• _Data provided_:
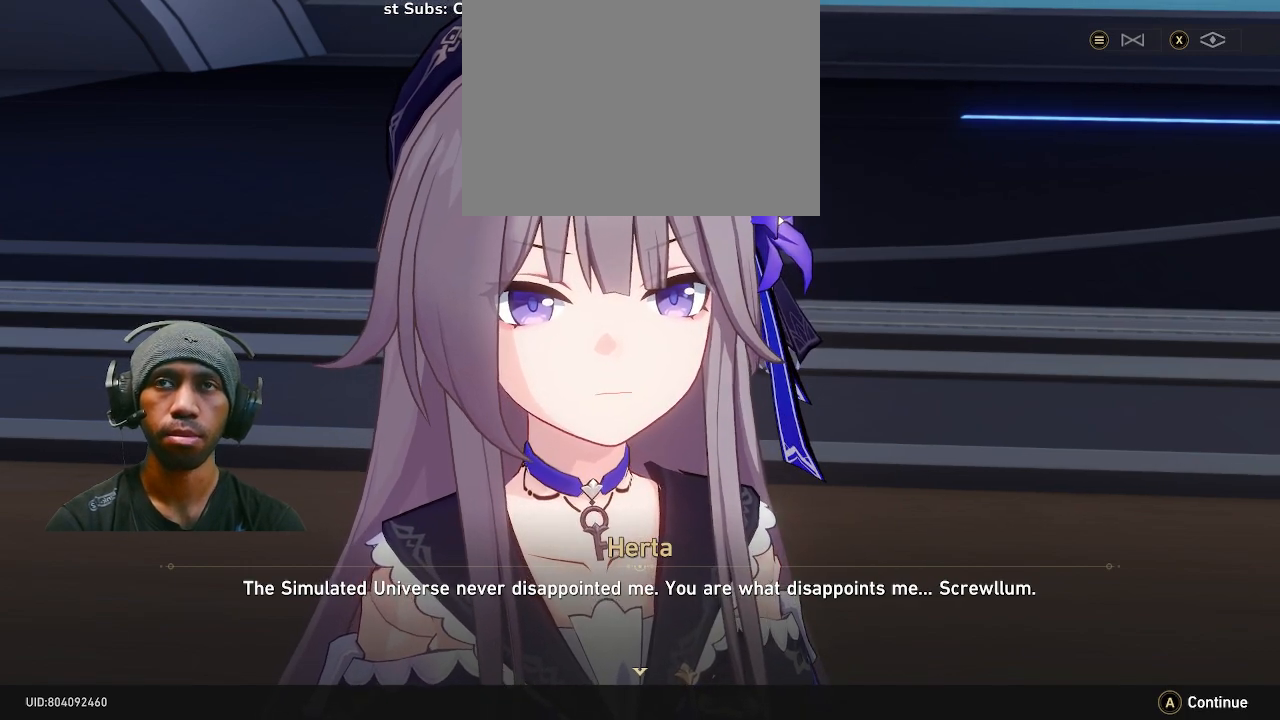
{"buttons": [], "left_stick": "center", "right_stick": "center", "events": []}
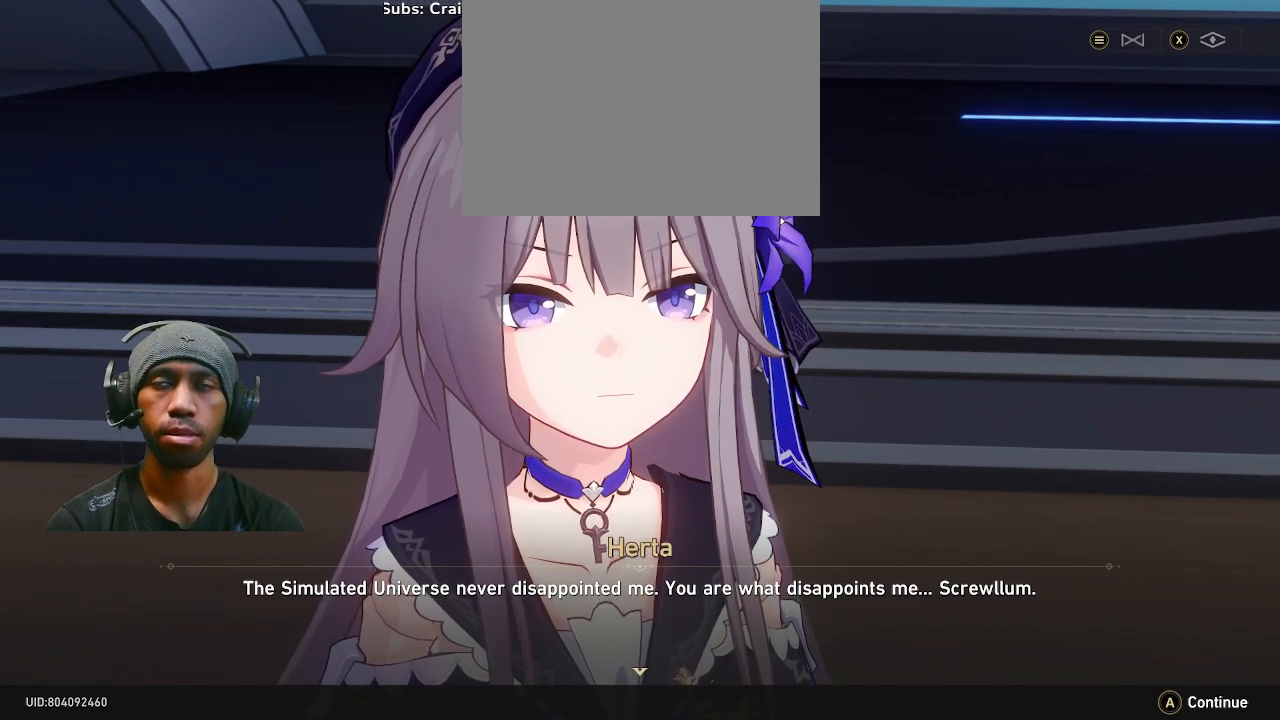
{"buttons": ["CROSS"], "left_stick": "center", "right_stick": "center", "events": [[417, "CROSS", "down"]]}
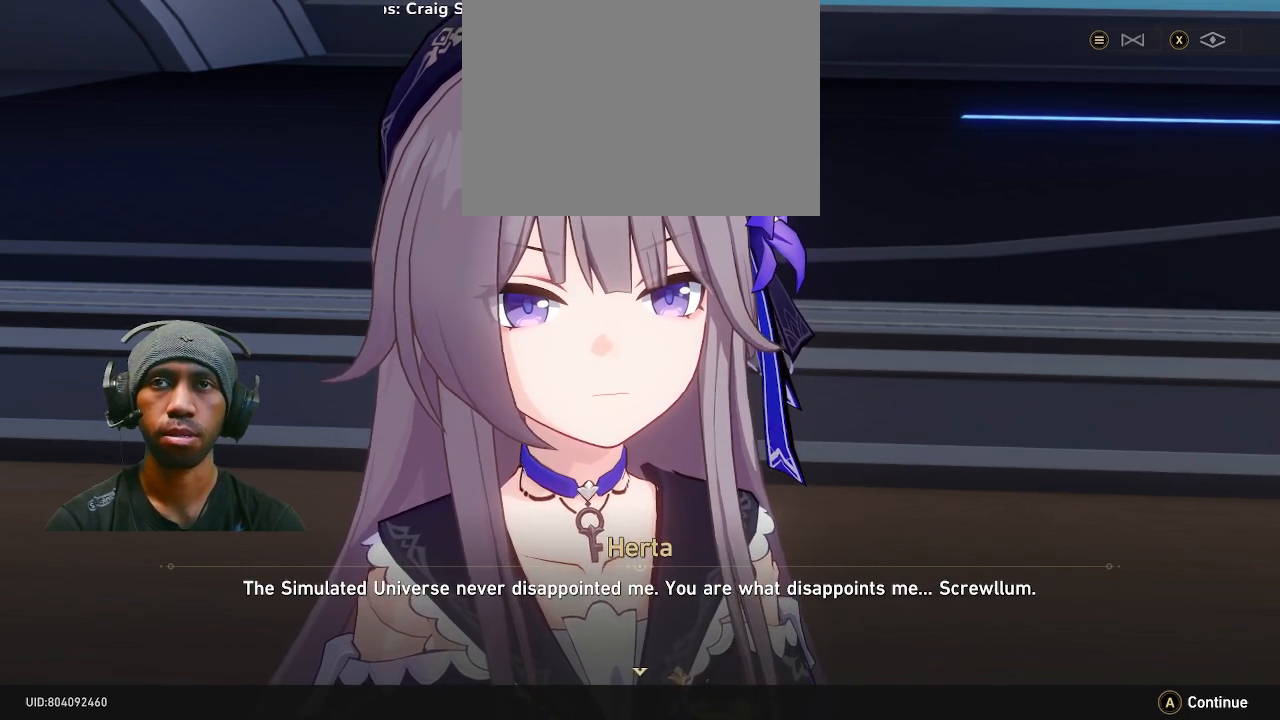
{"buttons": [], "left_stick": "center", "right_stick": "center", "events": [[67, "CROSS", "up"]]}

• _Task brief_:
Line for line, retype the material exactly, omitting any pictures.

• _Expected answer_:
{"buttons": [], "left_stick": "center", "right_stick": "center", "events": []}
{"buttons": ["CROSS"], "left_stick": "center", "right_stick": "center", "events": [[417, "CROSS", "down"]]}
{"buttons": [], "left_stick": "center", "right_stick": "center", "events": [[67, "CROSS", "up"]]}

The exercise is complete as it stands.